REICHSHOF
25 Millionen Euro futsch: Herber Rückschlag für Reichshofs Glasfaserausbau
Reichshof - Die Gemeinde muss einen vorläufigen Förderbescheid zurückgeben - Der notwendige Eigenanteil kann nicht gestemmt werden.
Von Peter Notbohm
Reichshofs CDU spricht von einem Trauerspiel, die SPD nennt es beschämend und die Grünen sehen die ländliche Bevölkerung von der großen Politik im Stich gelassen. Die Gemeinde Reichshof muss einen vorläufigen Förderbescheid in Höhe von 25 Millionen Euro an den Bundes-Fördermittelgeber zurückgeben. Einem entsprechenden Vorschlag aus dem Rathaus stimmte der Haupt- und Finanzausschuss am Dienstag einstimmig zu.
Das Geld war für den flächendeckenden Glasfaserausbau in der Gemeinde gedacht. 4.500 Adressen sind von dieser Entscheidung betroffen. Insgesamt 50 Millionen Euro hätten für den Glasfaserausbau aufgewendet werden müssen. Die restlichen 50 Prozent dieser Summe hatte man sich in Reichshof durch Fördermittel aus dem Landestopf erhofft, hier liegt die Förderhöchstsumme allerdings bei 15 Millionen Euro. Die verbleibenden zehn Millionen Euro hätte die Gemeinde selbst stemmen müssen.

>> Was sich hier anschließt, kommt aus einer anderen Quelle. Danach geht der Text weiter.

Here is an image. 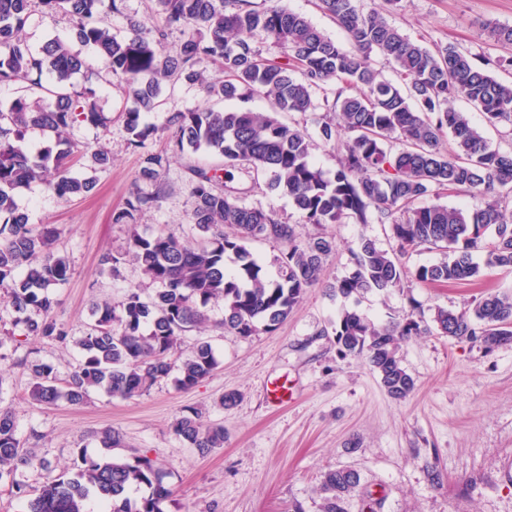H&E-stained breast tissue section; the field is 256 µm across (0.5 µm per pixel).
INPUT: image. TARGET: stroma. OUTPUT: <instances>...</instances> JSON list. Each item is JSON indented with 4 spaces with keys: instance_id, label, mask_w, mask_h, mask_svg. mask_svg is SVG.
<instances>
[{
    "instance_id": "obj_1",
    "label": "stroma",
    "mask_w": 512,
    "mask_h": 512,
    "mask_svg": "<svg viewBox=\"0 0 512 512\" xmlns=\"http://www.w3.org/2000/svg\"><path fill=\"white\" fill-rule=\"evenodd\" d=\"M387 18L432 50L454 44L477 63L486 57H512V47L492 45L484 29L488 21L512 25V0H403L401 9ZM25 34L36 49L52 36L73 40L74 29L68 16L36 9ZM96 74L111 122L104 130L75 125L70 137L107 151L111 167L96 171L78 165L79 173L97 181L85 197L65 201L41 183L22 188L15 197L31 224H53L59 230L54 248L68 258L72 274L53 291L52 316L68 330L69 339L34 341L18 333L0 343V406L12 410L20 437L50 463L46 470L31 467L0 477V512H24L23 500L10 493L12 479L40 488L69 468L80 449L121 461L131 460L133 450L147 452L174 491L164 512H289L297 501L305 512H319L317 489L323 474L342 468L361 477L350 512H361L368 497L377 512H512L511 344L488 350L435 332L411 337L401 344L399 355L416 389L397 401L387 395L365 358L338 356L333 335V324L345 308L358 307L383 324L406 315L414 301L429 319L439 306L459 311L472 308L490 291L512 294V270H491L484 281L469 286L411 279L404 289L370 292L358 302L331 298L315 287L277 331L246 339L224 332V302L219 299L207 309V326L178 341L179 358L206 341L218 360L212 374L193 389H179L168 378L129 400L101 390L78 406L29 399L30 362L52 364L62 382L76 369L80 352L75 341L93 323V304L119 306L134 285L145 298L156 291V284L132 262L121 263L112 276L99 275L98 263L105 253L125 250L126 227L113 223L112 216L123 207L143 154H171L169 116L206 103L200 84L183 79L167 84L159 107L146 116L158 133L137 148L130 145L123 122V89L104 68ZM221 166L219 158L202 150L173 157L163 173L165 196L159 206L143 211L140 224L195 241L197 232L188 219L193 208L190 170ZM234 175L219 184L240 204L274 209L282 220L299 224L302 234L315 233V226L301 224L288 197L268 188L267 177L240 169ZM326 230L336 237V252L325 266L329 278L350 271V250L359 238L387 250L395 246L388 225L373 216L364 224H330ZM281 385L288 389V400L276 405L270 396ZM228 391L240 396L230 409L220 405ZM188 408L223 422V447L203 457L181 442L171 425ZM104 429L119 431L124 447L101 448L95 434ZM33 430L38 440H30Z\"/></svg>"
}]
</instances>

Doch um den Förderantrag beim Land überhaupt stellen zu können, hätte zunächst auch eine europaweite Ausschreibung durchgeführt werden müssen. Das ist allerdings erst möglich, wenn die Finanzierung des Eigenanteils gesichert ist. Und das ist angesichts leerer Kassen und hoher Defizite in den kommenden Jahren nicht darstellbar.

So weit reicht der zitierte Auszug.